▶ TASKS TO COMPLETE:
a) In the excerpt on self-publishing, which two names are given as fluke success stories?
b) Print the excerpt on self-publishing, starting with "One thing I've" and going on through "keep unpacking it!".
c) Give what follows the excerpt on self-publishing, picking up after its final sentence.

▶ EXCERPT PROVIDED:
--- START ---
Hardly forgettable, Joyce!

I'm really thankful for the work you're putting into articulating grief in relation to writing practice and the mess of our current publishing economy. It resonates with a lot of how I was feeling for years, and I look forward to seeing where the work of reflection takes you. 💙

@MLClark interestingly I'm seeing more people articulating the same concerns. Many of them are my age or just slightly younger--Jones Generation women who got screwed over in our younger years, didn't manage to take advantage of the early days of selfpub because we were working, and are now basically irrelevant.

One thing I've struggled with articulating is the sense that the Gen X white men see Boomer/Jones white women as dispensable competition. Still unpacking that thought.

@joycereynoldsward

Please keep unpacking it!

The heyday of self-pub was always a bit overblown, with fluke success stories like Weir and Howey used to make it sound like great acclaim was there for the taking by anyone.
--- END ---
▶ DATA EXCERPTS:
--- START ---
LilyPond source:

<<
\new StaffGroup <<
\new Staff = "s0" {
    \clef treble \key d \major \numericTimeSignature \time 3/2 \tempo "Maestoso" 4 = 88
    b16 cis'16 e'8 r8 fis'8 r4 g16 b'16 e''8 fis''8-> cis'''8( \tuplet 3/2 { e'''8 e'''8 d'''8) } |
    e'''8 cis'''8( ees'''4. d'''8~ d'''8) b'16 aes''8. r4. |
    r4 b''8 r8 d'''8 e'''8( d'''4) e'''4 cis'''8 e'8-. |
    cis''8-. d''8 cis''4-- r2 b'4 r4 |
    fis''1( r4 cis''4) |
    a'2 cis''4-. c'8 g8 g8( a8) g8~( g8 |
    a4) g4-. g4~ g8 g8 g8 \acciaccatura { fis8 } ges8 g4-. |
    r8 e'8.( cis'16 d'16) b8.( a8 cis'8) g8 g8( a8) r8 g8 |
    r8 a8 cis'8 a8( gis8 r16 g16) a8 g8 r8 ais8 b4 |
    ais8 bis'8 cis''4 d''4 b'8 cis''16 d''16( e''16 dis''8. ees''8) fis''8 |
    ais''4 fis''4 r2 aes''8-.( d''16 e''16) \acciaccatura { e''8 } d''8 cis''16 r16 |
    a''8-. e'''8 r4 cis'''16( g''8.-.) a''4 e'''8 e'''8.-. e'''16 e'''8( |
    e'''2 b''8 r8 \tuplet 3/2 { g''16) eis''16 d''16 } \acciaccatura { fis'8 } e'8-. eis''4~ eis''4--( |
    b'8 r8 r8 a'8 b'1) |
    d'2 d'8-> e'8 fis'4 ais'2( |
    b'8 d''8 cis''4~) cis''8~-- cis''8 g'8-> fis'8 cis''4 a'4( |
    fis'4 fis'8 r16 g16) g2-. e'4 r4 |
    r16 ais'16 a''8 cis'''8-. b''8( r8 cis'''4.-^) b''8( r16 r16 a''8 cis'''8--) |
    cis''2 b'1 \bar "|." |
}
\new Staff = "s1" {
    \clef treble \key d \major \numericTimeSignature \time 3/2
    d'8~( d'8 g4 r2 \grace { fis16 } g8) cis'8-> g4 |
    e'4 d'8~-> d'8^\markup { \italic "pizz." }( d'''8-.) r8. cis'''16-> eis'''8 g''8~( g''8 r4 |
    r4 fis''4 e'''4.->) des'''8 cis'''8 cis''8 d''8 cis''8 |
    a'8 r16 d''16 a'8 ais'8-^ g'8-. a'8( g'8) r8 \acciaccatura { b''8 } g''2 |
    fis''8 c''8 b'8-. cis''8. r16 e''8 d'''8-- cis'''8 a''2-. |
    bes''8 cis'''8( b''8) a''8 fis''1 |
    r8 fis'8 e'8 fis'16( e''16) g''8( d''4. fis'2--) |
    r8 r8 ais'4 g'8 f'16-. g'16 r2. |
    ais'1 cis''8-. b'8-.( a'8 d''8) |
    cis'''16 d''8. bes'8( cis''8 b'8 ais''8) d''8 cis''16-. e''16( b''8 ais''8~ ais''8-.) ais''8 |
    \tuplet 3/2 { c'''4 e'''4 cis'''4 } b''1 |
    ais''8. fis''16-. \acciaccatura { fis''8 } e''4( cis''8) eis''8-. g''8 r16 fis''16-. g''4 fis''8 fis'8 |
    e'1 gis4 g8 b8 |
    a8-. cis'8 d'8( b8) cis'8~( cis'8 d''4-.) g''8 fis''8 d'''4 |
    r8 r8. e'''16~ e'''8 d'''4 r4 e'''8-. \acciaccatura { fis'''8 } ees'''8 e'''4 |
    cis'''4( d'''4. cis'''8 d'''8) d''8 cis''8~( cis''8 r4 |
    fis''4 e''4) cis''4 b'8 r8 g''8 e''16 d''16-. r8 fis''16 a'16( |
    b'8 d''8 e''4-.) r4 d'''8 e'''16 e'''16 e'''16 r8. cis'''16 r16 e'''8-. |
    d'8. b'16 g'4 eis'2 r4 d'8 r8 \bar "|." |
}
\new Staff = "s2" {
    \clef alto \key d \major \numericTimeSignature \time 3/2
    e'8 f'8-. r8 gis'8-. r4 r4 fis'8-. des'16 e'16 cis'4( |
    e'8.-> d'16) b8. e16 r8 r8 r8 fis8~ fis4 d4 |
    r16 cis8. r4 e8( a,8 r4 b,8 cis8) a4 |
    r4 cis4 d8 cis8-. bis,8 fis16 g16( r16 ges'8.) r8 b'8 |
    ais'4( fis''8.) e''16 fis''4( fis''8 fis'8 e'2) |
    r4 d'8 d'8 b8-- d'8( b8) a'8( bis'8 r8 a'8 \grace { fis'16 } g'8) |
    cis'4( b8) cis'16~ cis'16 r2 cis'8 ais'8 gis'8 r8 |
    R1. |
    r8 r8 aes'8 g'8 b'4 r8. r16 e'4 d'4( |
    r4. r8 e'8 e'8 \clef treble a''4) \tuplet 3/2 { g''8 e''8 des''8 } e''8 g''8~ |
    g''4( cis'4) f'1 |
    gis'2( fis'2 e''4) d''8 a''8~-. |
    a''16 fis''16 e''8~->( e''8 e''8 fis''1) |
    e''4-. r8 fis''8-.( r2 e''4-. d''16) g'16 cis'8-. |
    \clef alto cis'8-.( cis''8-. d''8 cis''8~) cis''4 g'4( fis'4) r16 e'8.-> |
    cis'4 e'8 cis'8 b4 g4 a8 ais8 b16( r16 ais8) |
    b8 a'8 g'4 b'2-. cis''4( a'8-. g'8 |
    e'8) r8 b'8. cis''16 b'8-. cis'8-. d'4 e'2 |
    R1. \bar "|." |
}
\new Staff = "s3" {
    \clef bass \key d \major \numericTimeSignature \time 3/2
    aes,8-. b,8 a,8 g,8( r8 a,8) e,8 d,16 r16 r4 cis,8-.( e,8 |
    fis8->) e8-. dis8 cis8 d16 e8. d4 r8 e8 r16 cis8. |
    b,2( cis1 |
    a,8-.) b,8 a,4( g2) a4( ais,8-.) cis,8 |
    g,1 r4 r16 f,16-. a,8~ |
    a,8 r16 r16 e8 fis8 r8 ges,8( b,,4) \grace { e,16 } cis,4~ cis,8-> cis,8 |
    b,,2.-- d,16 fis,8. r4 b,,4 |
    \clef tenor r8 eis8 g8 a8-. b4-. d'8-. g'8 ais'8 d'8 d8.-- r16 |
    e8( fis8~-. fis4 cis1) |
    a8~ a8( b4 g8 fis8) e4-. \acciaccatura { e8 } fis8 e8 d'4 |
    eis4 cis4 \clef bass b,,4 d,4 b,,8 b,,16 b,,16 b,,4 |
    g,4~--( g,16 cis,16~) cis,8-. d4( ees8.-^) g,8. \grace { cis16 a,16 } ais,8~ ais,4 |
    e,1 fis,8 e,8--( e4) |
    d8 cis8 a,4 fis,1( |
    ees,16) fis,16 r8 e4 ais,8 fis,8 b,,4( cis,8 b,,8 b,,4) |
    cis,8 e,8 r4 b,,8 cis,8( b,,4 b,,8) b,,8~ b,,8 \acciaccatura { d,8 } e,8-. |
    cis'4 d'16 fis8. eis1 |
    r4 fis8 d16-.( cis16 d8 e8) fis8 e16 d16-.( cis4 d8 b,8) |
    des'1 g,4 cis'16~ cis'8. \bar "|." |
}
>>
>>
--- END ---
▶ ANSWERS BELOW:
a) Weir and Howey.

b)
One thing I've struggled with articulating is the sense that the Gen X white men see Boomer/Jones white women as dispensable competition. Still unpacking that thought.

@joycereynoldsward

Please keep unpacking it!

c)
I've often noted that a major problem for publishing was the lack of funding for multiple global literary sectors, so that far too much hype was concentrated on still-clique-driven Western monopolies. We could have had a much richer playing field, with proper investment.

@MLClark yeah, this for me goes back even to before selfpub. I have wondered at times if I shouldn't have gone with initials or an androgynous pen name.

On the other hand, the options? J.R. Ward? Taken. Someone else is writing as J.M. Reynolds.

But all the same, I remember a convention presentation by a Big NY editor (GRRM's, no less).

It boiled down to "we aren't interested in non-tattooed, cishet, midlife and older, white women writers."

Several of us had that impression.

@joycereynoldsward

I resonate with that anxiety. I wanted to publish as ML from the start, but in my first sale I was told that the publisher didn't like initials (lies!)--and I still think they just wanted to boast a feminized name, which CRUSHED me, deflating confidence that I'd gotten in on the merits of my work.

Going forward, I also would not submit to writing calls based on author demographics--at a time when everyone was putting out issues based on author details first. 1/2

@joycereynoldsward

I know I would've been more successful if I'd played the game the way it was being presented at the time.

I would've been known as a nonbinary queer neurodivergent person with childhood trauma and bipolar that I could milk for many related writing calls.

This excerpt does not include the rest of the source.